§ **Requirement**
In these entries, tally the lines where "pays" occurs. Respond with only the count.

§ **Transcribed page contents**
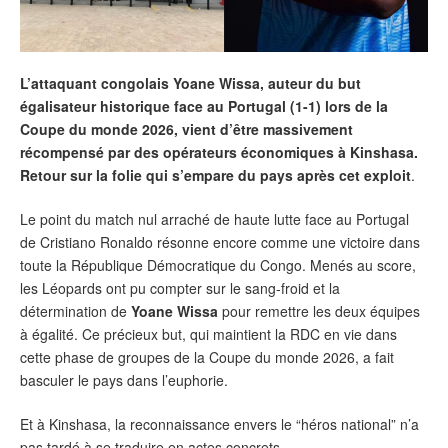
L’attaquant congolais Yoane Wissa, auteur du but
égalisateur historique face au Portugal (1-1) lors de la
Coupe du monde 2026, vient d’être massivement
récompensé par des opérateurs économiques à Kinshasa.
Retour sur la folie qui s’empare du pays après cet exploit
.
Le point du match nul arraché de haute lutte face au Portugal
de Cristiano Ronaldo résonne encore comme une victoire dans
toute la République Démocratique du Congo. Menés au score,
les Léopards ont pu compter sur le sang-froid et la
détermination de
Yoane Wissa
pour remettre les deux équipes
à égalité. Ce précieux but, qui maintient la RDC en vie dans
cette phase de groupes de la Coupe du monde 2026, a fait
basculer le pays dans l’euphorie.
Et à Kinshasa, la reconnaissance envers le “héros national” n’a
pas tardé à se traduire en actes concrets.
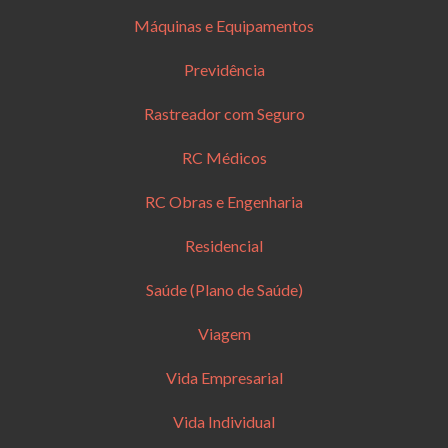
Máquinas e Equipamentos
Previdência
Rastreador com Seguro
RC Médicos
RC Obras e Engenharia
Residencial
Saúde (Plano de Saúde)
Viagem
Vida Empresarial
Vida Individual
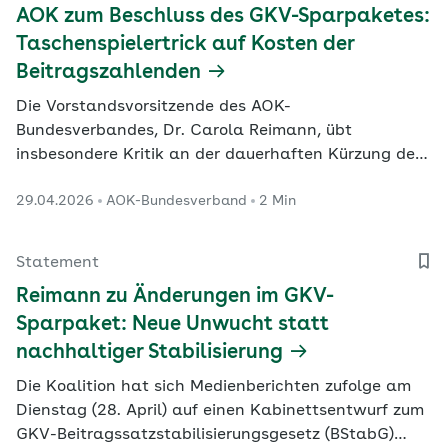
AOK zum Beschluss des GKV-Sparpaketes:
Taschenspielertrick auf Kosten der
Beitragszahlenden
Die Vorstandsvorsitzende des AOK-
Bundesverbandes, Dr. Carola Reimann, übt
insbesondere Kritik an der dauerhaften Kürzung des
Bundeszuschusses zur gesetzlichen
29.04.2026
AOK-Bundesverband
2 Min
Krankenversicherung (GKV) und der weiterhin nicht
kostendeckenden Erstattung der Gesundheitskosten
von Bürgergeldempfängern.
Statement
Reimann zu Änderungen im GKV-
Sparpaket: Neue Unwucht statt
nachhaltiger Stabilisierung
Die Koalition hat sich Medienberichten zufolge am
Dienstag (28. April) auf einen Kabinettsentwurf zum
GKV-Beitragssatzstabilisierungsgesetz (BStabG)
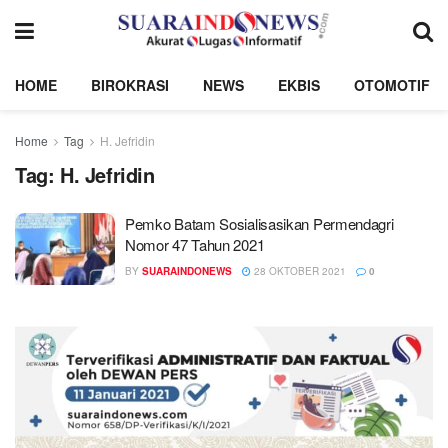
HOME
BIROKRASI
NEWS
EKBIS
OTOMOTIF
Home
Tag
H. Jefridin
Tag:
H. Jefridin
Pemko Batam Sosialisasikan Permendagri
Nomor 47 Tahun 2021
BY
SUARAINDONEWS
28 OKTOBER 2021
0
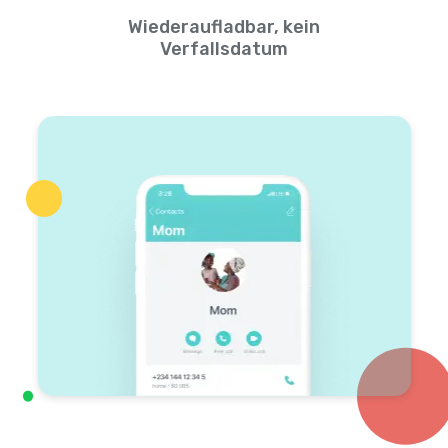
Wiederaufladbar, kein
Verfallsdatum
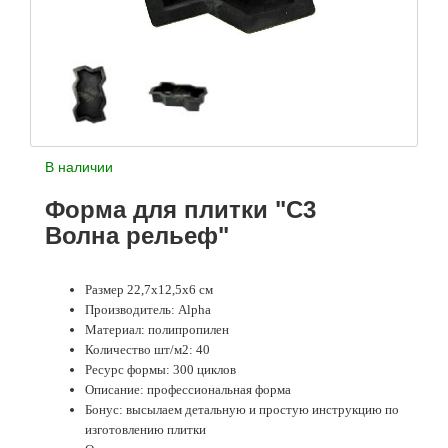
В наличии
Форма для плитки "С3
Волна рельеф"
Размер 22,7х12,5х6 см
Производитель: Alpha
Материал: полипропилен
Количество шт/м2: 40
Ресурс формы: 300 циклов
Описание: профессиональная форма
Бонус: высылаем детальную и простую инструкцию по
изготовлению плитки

§ **Answer to the problem**
2